In his autobiography, Ben Franklin tells how, as a young man, he carried rolls of paper to his printshop in a wheelbarrow. The point — as with so many of his actions — was self-publicity: He made sure to do the wheelbarrowing when the streets were full of potential customers, so they could see what a hard worker he was. (It must not have been much fun to be one of Franklin’s competitors: When someone else in Philadelphia put out an almanac, the next edition of Ben’s own famous almanac printed a supposed prediction of the exact date of his rival’s death.)
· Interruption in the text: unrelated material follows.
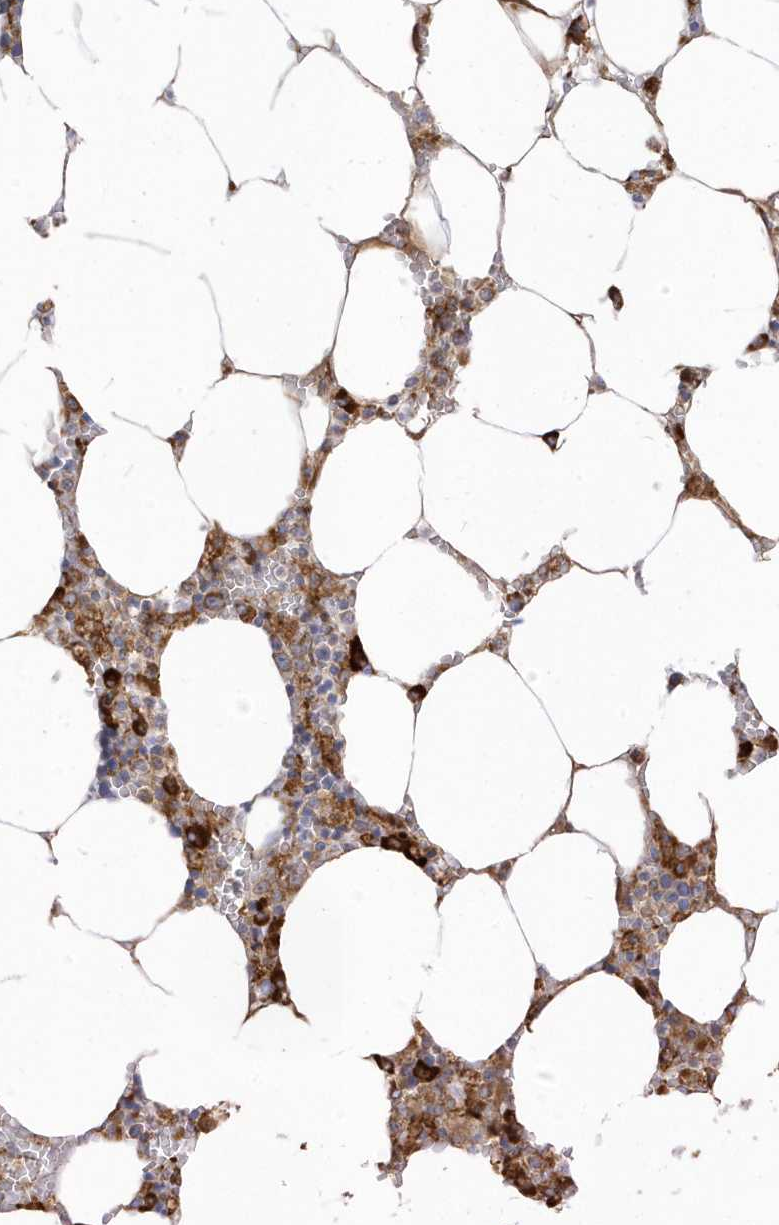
{"staining": {"intensity": "strong", "quantity": "25%-75%", "location": "cytoplasmic/membranous"}, "tissue": "bone marrow", "cell_type": "Hematopoietic cells", "image_type": "normal", "snomed": [{"axis": "morphology", "description": "Normal tissue, NOS"}, {"axis": "topography", "description": "Bone marrow"}], "caption": "Approximately 25%-75% of hematopoietic cells in benign bone marrow show strong cytoplasmic/membranous protein expression as visualized by brown immunohistochemical staining.", "gene": "PDIA6", "patient": {"sex": "male", "age": 70}}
Today I might have cut a Willy Lomanesque figure as I rolled a big suitcase up Shattuck Ave. during a steamy Berkeley afternoon. But in my own fevered imagination I was a latter-day Franklin, as the suitcase was carrying boxes of my Red Diaper Baby DVD from a storage unit to my downtown office for (that lovely word!) fulfillment of various orders. As the grandson of a successful store-to-store hardware salesman who also happened to be a communist, I feel a special pride in “moving units” of my communist coming-of-age story (directed by the great documentarian Doug Pray). And as a guy who looks like Ben, I feel proud to be a small-businessowner.
Progressive entrepreneurs of the world, unite! You have nothing to lose but your bootstraps.
Reminds me of the video I did for Mind Garage’s “Sale Of A Deathman.”
“Progressive entrepreneurs,” Josh, ya gotz to define the ‘progressive’ part of that for me.